- **WORK ORDER**
No picture belongs in the answer, which must hold exactly the lines from the one with "legume: present [516,779,664,895]" through the final line below.

++++

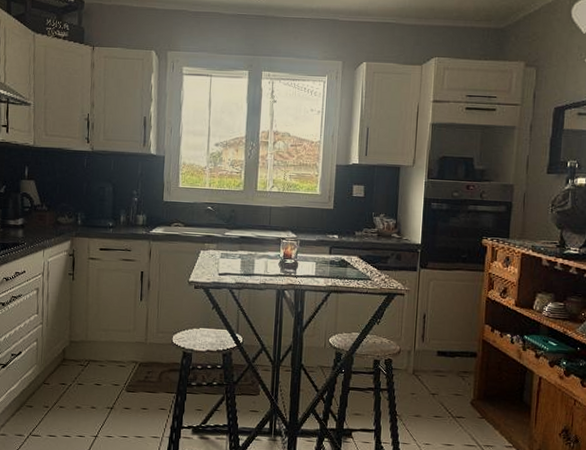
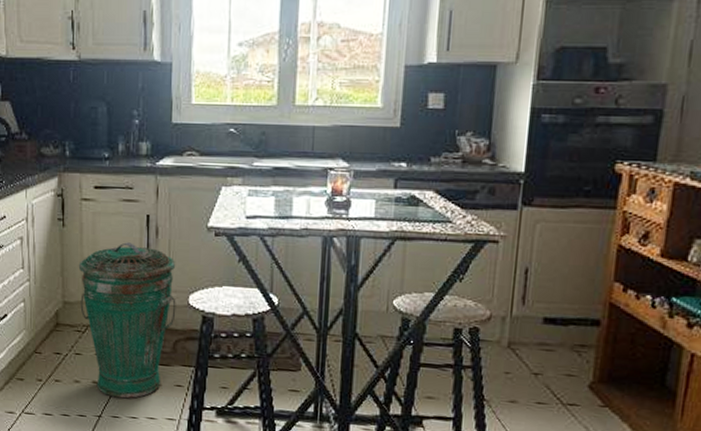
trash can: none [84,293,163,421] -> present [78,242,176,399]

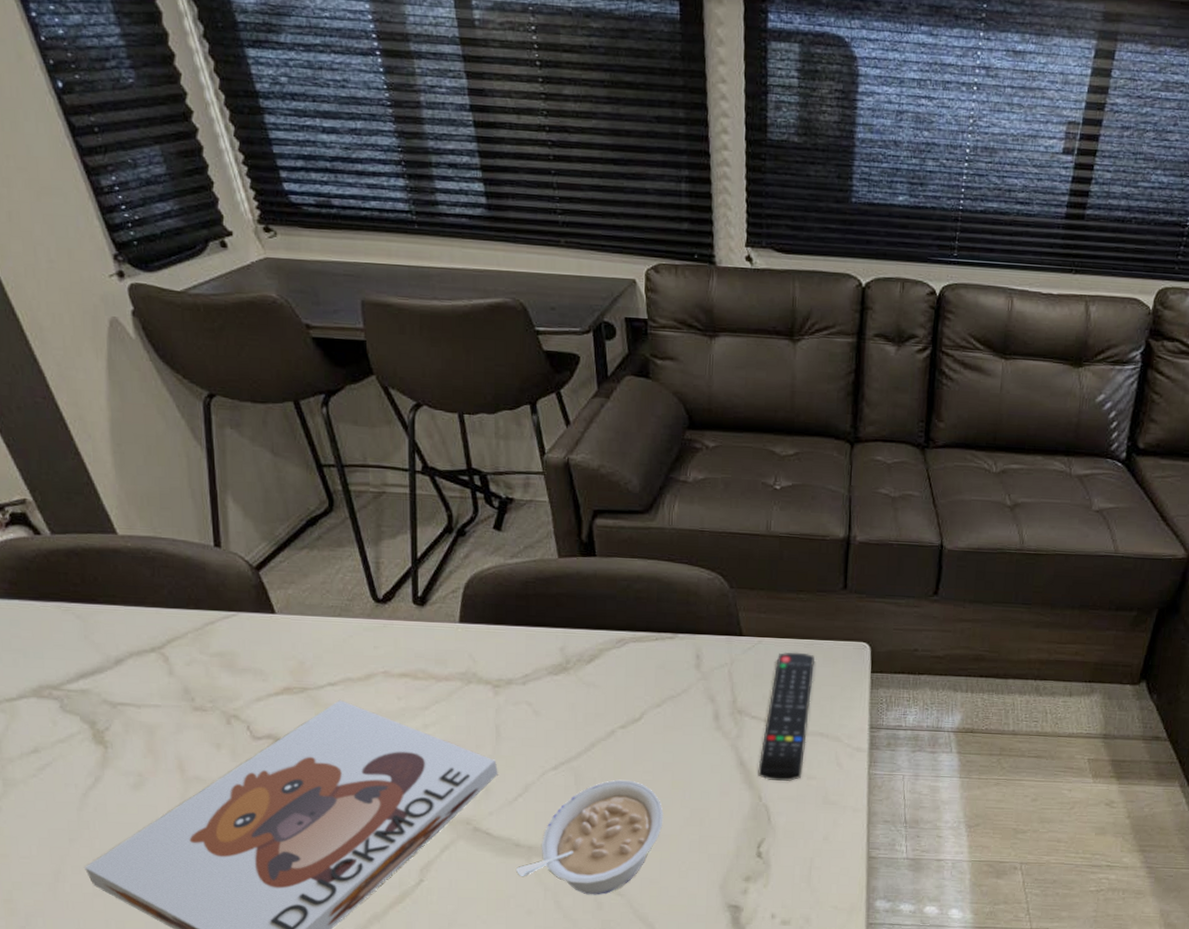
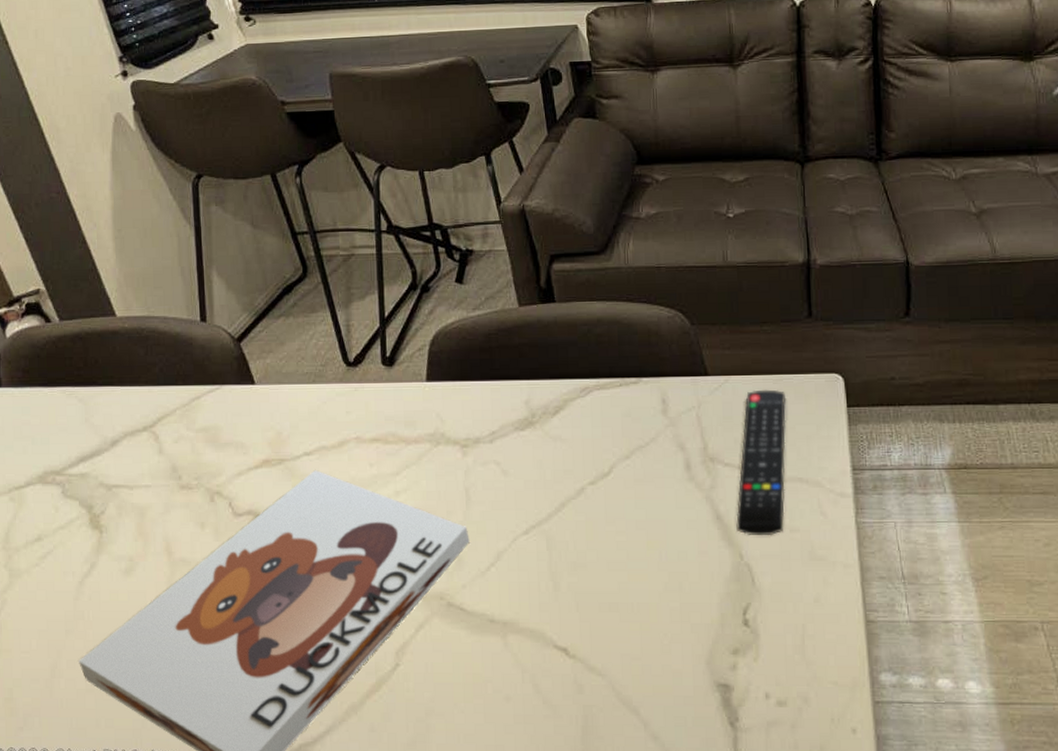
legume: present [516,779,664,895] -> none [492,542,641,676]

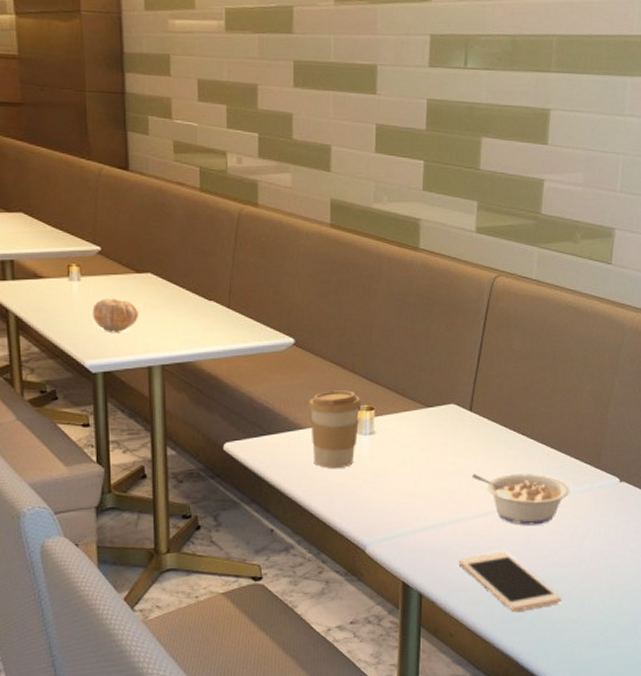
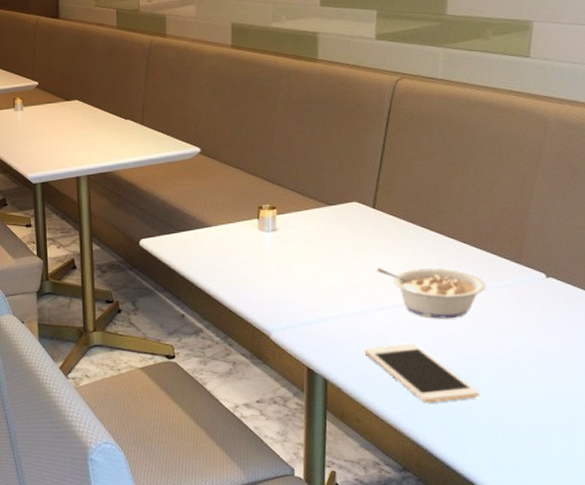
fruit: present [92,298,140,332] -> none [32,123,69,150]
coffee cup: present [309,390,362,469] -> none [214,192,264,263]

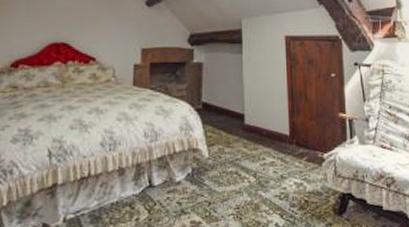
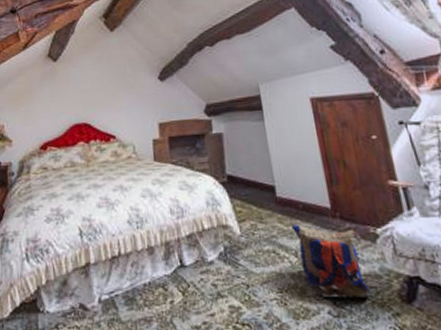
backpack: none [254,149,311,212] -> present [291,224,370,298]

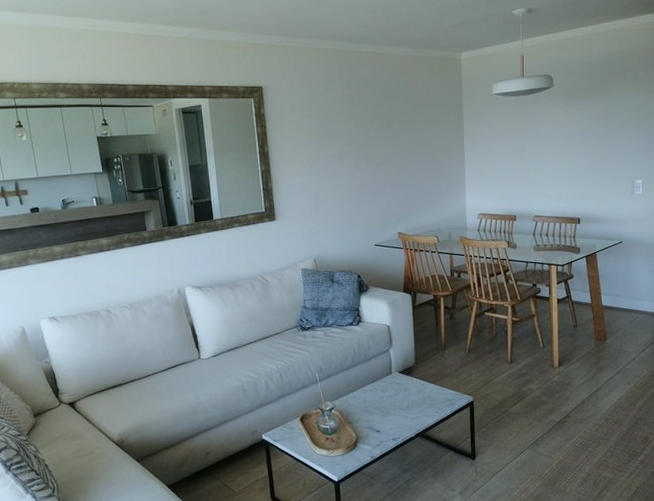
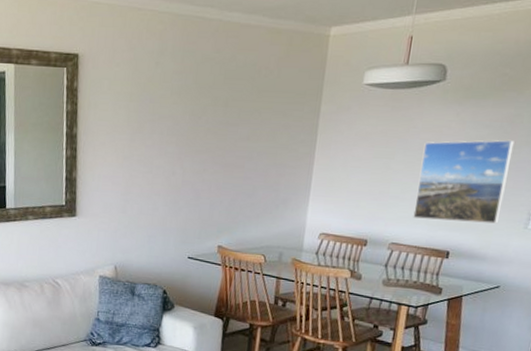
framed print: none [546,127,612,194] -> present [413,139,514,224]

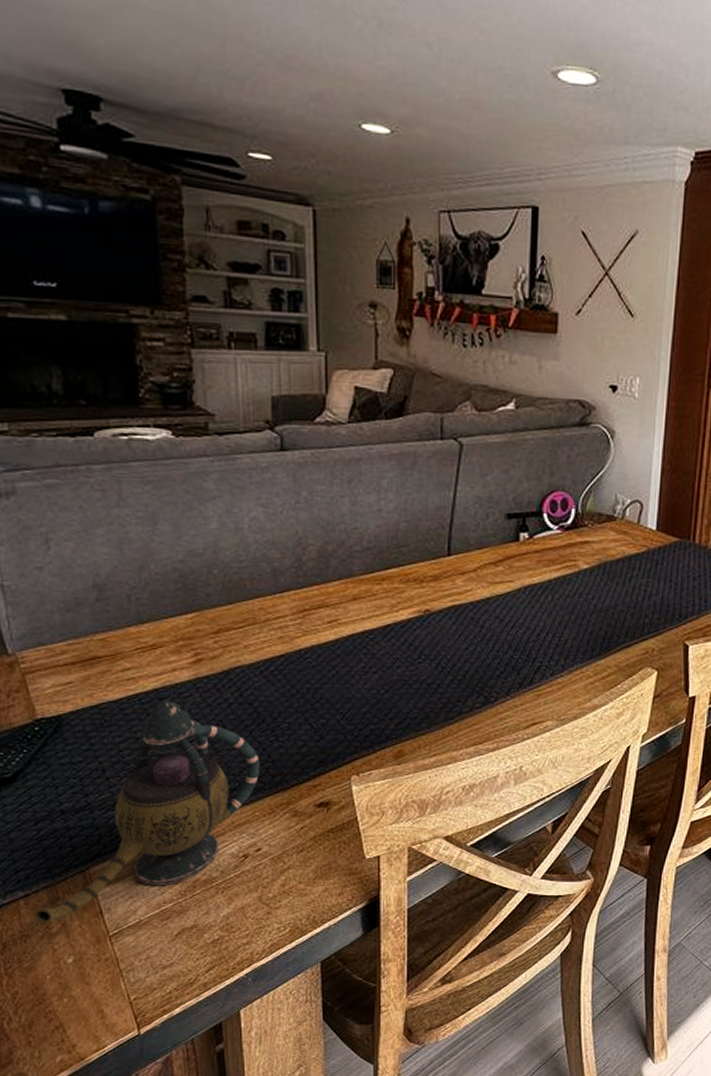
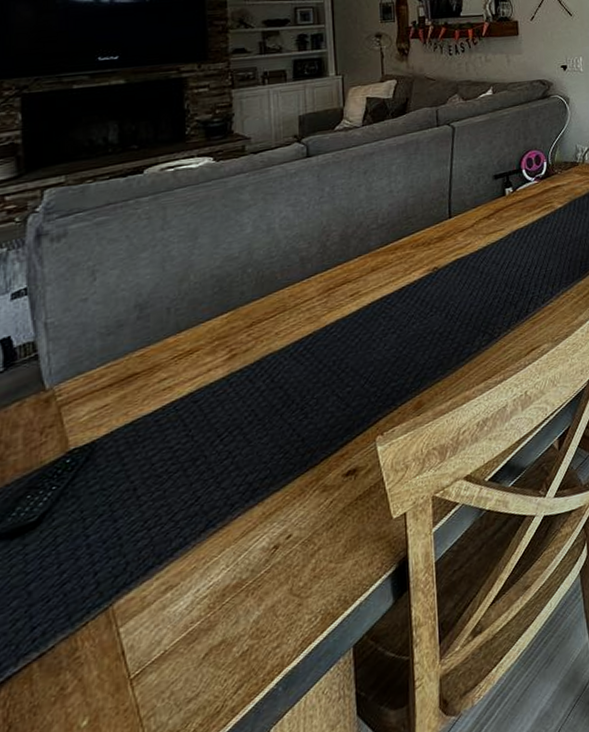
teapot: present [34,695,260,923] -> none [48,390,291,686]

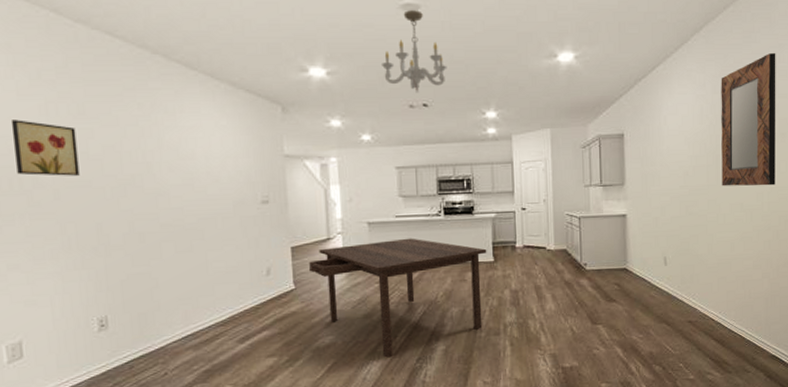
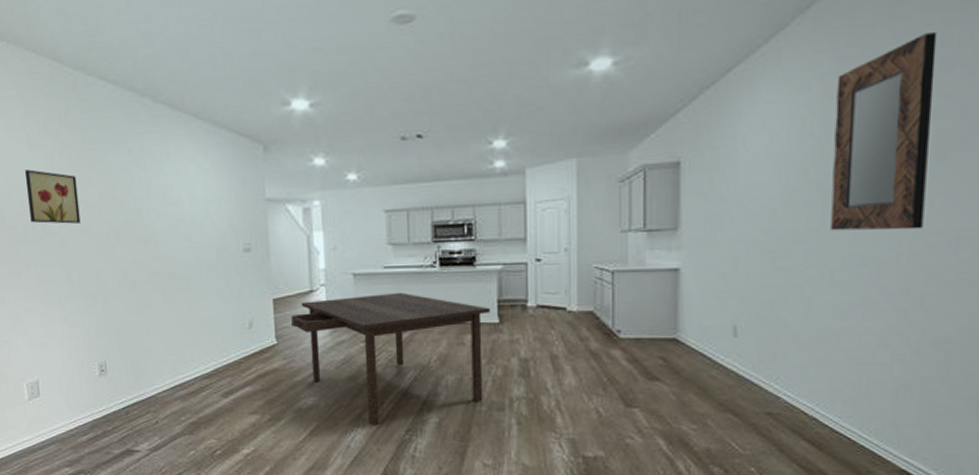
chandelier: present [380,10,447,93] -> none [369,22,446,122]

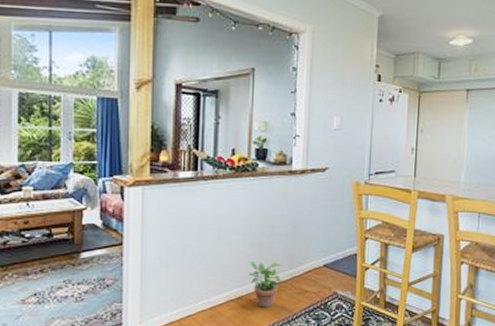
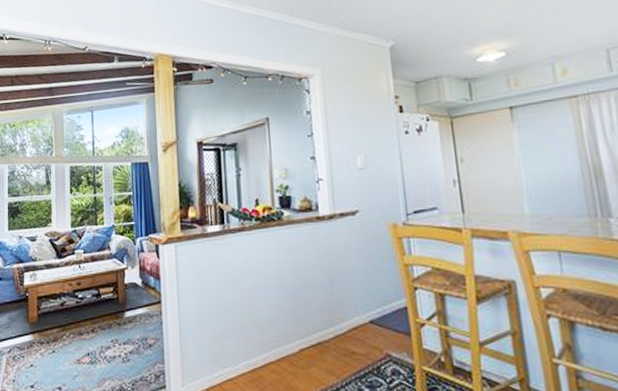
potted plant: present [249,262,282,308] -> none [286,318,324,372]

++++

- **ANSWER TO THIS PROBLEM**
legume: present [516,779,664,895] -> none [492,542,641,676]

fruit: present [92,298,140,332] -> none [32,123,69,150]
coffee cup: present [309,390,362,469] -> none [214,192,264,263]

backpack: none [254,149,311,212] -> present [291,224,370,298]

framed print: none [546,127,612,194] -> present [413,139,514,224]

teapot: present [34,695,260,923] -> none [48,390,291,686]

chandelier: present [380,10,447,93] -> none [369,22,446,122]

potted plant: present [249,262,282,308] -> none [286,318,324,372]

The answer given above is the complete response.